[GIVEN EXERCISE]
Copy out the part of the listing that starts with the line containing "pose: elev=56.7 azim=207.8" and ends with the line containing "Dot at: (286, 268)", including both of those lines.

(Dataset items)
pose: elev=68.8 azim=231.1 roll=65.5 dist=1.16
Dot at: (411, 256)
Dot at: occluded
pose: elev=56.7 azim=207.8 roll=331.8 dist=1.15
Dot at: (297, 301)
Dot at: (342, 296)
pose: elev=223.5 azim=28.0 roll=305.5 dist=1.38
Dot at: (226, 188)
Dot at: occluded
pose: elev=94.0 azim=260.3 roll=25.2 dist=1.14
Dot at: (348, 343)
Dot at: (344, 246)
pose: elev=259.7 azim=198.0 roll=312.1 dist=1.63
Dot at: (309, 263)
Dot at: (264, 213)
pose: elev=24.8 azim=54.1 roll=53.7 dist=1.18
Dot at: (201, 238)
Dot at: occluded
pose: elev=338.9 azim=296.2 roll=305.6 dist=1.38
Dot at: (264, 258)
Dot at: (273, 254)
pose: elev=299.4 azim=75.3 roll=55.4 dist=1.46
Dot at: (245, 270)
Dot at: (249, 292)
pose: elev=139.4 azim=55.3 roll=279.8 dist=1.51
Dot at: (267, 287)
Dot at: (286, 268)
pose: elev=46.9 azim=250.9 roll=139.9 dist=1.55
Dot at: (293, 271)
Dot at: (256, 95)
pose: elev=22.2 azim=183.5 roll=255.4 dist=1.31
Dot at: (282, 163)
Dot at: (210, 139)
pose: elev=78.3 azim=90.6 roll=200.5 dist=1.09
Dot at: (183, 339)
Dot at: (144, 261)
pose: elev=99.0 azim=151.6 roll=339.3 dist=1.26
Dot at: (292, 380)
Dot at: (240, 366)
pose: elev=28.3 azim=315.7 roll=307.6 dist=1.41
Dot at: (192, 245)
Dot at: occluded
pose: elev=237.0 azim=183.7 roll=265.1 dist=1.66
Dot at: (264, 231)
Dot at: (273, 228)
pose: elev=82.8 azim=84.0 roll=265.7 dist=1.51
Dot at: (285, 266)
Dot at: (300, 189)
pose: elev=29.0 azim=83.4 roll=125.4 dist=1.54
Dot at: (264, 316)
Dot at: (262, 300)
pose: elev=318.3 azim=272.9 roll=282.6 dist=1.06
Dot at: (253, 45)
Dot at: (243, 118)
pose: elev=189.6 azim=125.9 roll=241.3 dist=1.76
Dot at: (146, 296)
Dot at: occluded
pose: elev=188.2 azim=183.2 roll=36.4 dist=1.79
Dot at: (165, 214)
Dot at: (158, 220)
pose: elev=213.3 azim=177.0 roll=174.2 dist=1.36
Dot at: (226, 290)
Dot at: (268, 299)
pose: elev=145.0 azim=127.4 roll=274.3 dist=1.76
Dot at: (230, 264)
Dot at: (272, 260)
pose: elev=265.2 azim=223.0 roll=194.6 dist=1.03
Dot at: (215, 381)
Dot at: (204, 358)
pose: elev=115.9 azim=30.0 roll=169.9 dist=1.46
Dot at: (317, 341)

[FULL OUTPUT]
pose: elev=56.7 azim=207.8 roll=331.8 dist=1.15
Dot at: (297, 301)
Dot at: (342, 296)
pose: elev=223.5 azim=28.0 roll=305.5 dist=1.38
Dot at: (226, 188)
Dot at: occluded
pose: elev=94.0 azim=260.3 roll=25.2 dist=1.14
Dot at: (348, 343)
Dot at: (344, 246)
pose: elev=259.7 azim=198.0 roll=312.1 dist=1.63
Dot at: (309, 263)
Dot at: (264, 213)
pose: elev=24.8 azim=54.1 roll=53.7 dist=1.18
Dot at: (201, 238)
Dot at: occluded
pose: elev=338.9 azim=296.2 roll=305.6 dist=1.38
Dot at: (264, 258)
Dot at: (273, 254)
pose: elev=299.4 azim=75.3 roll=55.4 dist=1.46
Dot at: (245, 270)
Dot at: (249, 292)
pose: elev=139.4 azim=55.3 roll=279.8 dist=1.51
Dot at: (267, 287)
Dot at: (286, 268)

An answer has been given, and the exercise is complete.